**MATERIALS PROVIDED**
· · · · · · ·

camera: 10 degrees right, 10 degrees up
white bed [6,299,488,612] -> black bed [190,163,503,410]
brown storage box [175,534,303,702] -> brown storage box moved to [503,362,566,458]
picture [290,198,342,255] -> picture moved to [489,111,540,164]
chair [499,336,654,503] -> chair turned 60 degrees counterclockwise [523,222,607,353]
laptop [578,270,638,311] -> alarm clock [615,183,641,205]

· · · · · · ·

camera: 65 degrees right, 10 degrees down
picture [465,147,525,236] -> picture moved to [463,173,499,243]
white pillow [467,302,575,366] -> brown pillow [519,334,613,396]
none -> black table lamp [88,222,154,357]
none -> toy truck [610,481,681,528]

· · · · · · ·

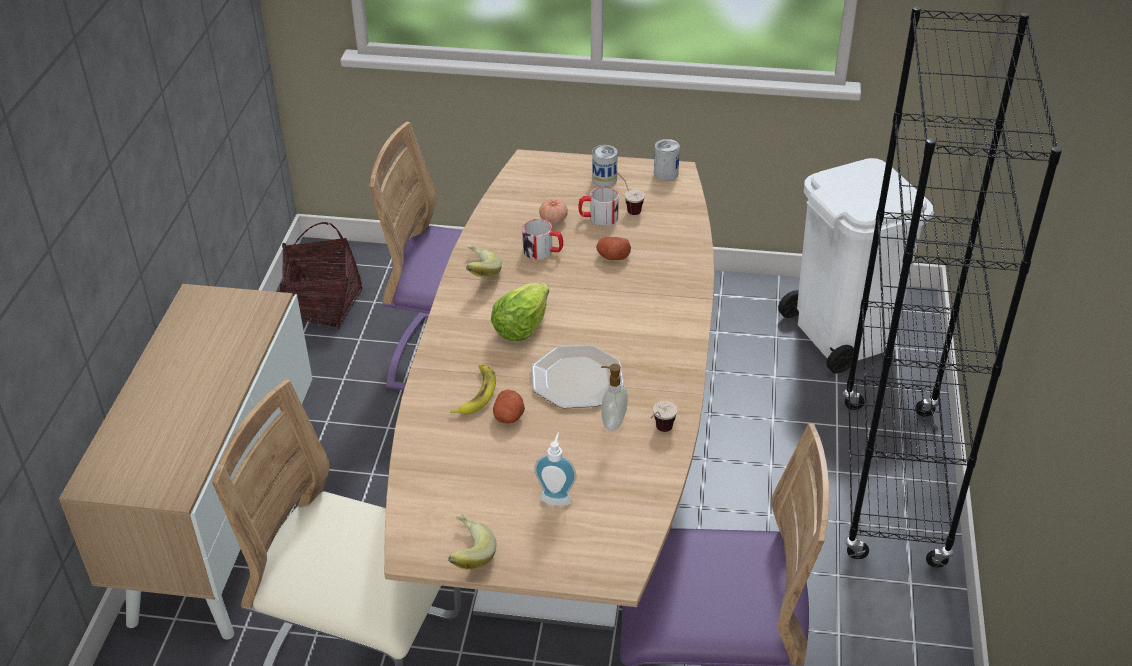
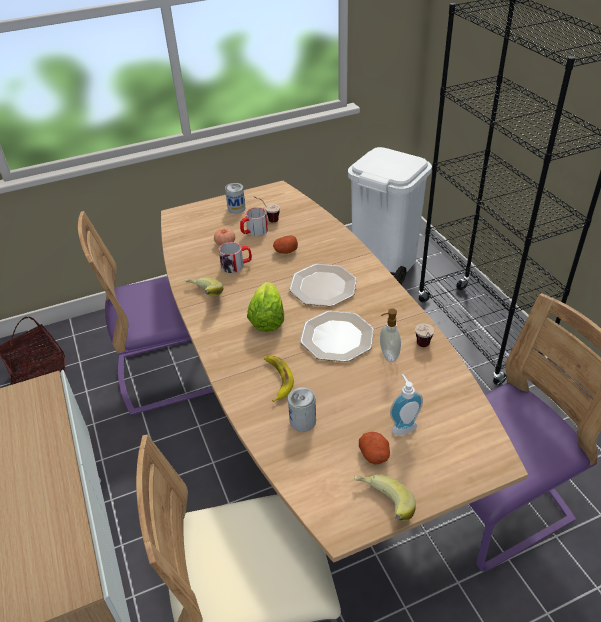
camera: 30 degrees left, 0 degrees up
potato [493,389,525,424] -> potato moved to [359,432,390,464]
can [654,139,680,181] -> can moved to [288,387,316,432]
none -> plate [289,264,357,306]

· · · · · · ·

Would you please copy, word for word, everything above from the line containing "potato [493,389,525,424] ->" down to the line containing "none -> plate [289,264,357,306]", those two lines included?

**TASK SOLUTION**
potato [493,389,525,424] -> potato moved to [359,432,390,464]
can [654,139,680,181] -> can moved to [288,387,316,432]
none -> plate [289,264,357,306]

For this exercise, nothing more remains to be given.